Here's a press statement fired up and sent off by United for Care, the constitutional amendment authored by and for trial lawyer John Morgan and his Democratic candidate for governor, Charlie Crist. They say Tallahassee priorities are "warped," but theirs are reasonable because who can't trust doctors to decide what's right for their patients, right? Check it out:
"While they have consistently pushed to block medical marijuana to those that need it, Florida legislators have introduced a series of bills to make it even easier to buy alcohol in large quantities. One bill would expand the sale of hard liquor to grocery and convenience stores. Another would allow the sale of 128-ounce beer containers – 128 ounces! That’s almost 11 cans of beer in a single container!

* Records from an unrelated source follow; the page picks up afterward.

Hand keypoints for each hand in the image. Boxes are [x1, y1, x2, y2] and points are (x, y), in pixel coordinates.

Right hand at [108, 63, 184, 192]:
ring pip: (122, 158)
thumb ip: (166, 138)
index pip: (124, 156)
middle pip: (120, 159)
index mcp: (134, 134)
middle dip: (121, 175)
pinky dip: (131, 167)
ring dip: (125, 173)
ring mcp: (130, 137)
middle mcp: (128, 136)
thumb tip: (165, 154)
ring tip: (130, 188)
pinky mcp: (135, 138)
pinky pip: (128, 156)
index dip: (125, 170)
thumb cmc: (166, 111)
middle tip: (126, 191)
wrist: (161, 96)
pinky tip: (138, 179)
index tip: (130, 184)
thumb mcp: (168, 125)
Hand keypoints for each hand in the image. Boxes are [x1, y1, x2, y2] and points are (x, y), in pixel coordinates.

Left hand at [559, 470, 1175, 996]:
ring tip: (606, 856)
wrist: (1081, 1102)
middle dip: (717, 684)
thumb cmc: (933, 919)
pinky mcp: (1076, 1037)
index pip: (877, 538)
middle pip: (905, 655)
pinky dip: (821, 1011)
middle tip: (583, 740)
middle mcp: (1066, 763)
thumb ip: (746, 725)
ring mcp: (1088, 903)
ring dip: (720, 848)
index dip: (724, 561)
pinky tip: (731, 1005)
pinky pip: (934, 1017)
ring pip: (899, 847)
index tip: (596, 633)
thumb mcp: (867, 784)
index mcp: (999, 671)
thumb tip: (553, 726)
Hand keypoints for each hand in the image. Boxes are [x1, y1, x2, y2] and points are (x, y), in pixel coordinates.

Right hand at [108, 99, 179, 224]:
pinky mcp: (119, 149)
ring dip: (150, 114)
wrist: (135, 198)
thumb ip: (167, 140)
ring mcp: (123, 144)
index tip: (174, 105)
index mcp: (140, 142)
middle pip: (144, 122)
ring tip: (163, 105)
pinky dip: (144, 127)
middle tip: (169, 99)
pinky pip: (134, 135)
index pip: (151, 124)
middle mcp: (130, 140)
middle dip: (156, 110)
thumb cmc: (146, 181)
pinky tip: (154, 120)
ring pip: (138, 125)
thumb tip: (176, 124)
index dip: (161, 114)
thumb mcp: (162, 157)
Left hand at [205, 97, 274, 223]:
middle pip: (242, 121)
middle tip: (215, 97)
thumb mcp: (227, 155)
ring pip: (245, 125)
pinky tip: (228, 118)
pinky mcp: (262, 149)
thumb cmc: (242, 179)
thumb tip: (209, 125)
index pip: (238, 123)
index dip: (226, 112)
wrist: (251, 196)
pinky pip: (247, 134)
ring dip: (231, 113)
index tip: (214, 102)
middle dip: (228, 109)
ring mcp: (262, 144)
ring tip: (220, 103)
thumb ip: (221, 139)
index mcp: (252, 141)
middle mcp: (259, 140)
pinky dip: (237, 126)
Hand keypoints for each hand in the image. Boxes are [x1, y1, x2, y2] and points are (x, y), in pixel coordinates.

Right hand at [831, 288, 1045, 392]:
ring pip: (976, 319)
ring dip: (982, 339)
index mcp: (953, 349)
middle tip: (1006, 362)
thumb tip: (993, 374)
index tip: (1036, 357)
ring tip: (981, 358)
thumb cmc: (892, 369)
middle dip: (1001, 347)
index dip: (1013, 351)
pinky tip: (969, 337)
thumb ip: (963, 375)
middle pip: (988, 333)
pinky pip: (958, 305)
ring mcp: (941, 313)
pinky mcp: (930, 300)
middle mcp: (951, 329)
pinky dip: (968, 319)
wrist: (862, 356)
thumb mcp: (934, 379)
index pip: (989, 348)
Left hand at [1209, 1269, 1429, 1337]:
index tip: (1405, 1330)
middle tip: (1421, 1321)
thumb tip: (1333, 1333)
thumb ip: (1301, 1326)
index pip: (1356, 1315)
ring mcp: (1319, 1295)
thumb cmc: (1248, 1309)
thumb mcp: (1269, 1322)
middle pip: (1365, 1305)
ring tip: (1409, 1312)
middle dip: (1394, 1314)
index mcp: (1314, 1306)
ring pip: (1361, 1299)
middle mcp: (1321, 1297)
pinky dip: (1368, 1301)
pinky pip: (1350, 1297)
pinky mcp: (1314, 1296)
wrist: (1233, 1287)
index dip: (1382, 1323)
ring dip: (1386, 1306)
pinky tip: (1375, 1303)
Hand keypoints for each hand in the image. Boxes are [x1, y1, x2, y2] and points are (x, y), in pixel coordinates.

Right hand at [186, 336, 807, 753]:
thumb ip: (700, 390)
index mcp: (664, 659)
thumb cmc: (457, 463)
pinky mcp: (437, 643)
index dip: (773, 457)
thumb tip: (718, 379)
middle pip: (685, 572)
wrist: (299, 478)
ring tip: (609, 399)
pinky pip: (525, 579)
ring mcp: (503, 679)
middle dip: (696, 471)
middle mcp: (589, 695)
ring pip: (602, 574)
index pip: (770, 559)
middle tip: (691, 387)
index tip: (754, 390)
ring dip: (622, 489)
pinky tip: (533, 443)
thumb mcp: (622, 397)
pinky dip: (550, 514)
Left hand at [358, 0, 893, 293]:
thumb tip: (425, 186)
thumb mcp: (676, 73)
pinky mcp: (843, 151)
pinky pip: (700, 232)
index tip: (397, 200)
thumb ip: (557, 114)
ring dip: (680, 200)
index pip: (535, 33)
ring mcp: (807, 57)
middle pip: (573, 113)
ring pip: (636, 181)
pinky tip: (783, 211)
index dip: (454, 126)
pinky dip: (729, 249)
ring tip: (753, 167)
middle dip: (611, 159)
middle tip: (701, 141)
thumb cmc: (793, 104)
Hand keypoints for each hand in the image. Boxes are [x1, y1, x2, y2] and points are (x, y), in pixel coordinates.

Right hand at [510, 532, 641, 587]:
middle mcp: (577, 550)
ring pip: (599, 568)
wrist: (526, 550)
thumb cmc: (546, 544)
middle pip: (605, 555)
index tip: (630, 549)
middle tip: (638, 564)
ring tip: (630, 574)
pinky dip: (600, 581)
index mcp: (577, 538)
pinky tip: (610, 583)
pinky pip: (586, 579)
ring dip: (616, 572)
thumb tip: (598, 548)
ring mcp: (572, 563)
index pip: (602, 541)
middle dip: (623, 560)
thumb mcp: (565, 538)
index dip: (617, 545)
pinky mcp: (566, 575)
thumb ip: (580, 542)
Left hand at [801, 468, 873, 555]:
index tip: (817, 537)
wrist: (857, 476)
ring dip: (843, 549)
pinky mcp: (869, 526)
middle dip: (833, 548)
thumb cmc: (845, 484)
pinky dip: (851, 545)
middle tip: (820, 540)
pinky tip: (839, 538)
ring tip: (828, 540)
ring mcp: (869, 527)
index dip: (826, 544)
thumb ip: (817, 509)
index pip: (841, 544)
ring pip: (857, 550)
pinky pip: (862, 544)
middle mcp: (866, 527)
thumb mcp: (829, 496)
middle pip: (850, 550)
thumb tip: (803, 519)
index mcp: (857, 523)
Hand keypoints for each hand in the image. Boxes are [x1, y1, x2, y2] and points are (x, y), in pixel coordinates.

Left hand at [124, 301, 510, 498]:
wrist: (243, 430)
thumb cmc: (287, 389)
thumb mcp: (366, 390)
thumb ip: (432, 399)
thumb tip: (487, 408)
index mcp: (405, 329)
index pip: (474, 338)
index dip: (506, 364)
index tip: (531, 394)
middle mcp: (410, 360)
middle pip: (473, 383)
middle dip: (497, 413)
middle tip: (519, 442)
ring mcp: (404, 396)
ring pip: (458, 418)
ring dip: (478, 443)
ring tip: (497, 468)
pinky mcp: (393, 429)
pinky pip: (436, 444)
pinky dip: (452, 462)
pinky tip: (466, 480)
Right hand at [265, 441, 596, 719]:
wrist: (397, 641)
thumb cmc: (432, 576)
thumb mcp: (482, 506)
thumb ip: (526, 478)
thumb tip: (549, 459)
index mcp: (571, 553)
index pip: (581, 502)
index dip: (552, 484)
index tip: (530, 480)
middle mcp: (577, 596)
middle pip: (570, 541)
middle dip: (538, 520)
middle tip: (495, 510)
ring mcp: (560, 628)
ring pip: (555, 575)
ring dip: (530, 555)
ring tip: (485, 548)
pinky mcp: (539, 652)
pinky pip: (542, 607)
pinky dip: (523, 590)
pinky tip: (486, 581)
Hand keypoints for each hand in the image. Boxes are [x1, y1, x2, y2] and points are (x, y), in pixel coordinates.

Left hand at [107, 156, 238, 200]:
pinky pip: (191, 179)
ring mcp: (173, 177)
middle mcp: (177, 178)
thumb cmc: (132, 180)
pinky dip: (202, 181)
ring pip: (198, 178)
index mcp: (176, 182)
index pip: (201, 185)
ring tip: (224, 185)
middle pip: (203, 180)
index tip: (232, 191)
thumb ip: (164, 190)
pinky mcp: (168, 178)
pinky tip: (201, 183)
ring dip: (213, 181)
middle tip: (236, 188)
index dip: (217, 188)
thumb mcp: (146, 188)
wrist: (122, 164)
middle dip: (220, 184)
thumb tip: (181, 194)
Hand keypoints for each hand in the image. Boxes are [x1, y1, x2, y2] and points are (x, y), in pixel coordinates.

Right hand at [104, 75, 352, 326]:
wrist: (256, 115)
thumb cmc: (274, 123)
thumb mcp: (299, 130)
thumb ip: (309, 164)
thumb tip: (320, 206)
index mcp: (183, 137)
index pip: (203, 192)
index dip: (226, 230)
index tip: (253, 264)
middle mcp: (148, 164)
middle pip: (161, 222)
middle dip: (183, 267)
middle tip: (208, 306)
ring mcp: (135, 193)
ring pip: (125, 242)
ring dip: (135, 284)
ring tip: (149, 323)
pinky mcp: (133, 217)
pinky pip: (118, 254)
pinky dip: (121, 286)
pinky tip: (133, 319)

"And these are the same people who say that marijuana is too dangerous to be used with a doctor’s recommendation? What are they thinking? This failure in leadership is exactly why we had to put this on the ballot ourselves."
Actually, United for Care misfired on their indignation and got it wrong. The 128-ounce container, like the 32-ouncer, is already legal in Florida and has been for some time. It's the half-gallon "growler" -- the 64-ounce bottle -- that falls victim to Florida's history of odd bottle laws.
Then there's the 160-member Florida Independent Spirits Association (FISA) -- the folks who represent neighborhood package stores. Lots of years these folks might not get such a warm welcome. But in 2014 they've got church groups and teetotalers on their side. Why? Walmart.
Package stores sell booze, sure, but they operate from a separate store, away from unrelated consumer goods. Now Big Boxer Walmart's in town. It has a bill it wants passed and a legislator supporting it -- Rep. Jimmie Smith, R-Lecanto. The Walmart bill would allow the sale of liquor inside the main store with everything else Walmart sells -- broccoli, T-shirts, toys, anywhere the store wants it displayed.
If the bill succeeds, it will mean a competition catastrophe for little guys in corner liquor stores -- both in price and convenience, although FISA denies that is its main concern ("Independent liquor stores already compete with Walmart and other similar retailers," the organization says. "Grocery stores, combined, currently operate over 400 liquor stores in Florida" each of them separated from the rest of the store by its own entrance).
Walmart isn't just the world's largest retailer, it's the world's largest company. It's already responsible for 30 percent of grocery sales in the United States.
Access to alcohol for minors is the kicker here. A package store clerk is schooled in busting fake IDs and keeping alcohol out of minors' hands; a Walmart clerk -- probably not.
“Right now, when a minor enters a liquor store, they’re immediately noticed because everyone knows they have no business being there. In a big, busy store like Walmart, minors are everyday welcome customers,” says Rory Eggers, president of FISA. “If Walmart is allowed to put liquor in stores that also sell toys and video games, any minor will be tempted to handle, steal or even drink the liquor right there in the store.”
Placing a bet at a fancy resort casino isn't the half of it this year. Vice chat is so happening. Is Florida as all-around-ready to loosen up as it appears? We'll find out a lot in the next two months.
Let the good times roll. Somebody at the Capitol should hand out hats and horns next Tuesday as lawmakers enter the building.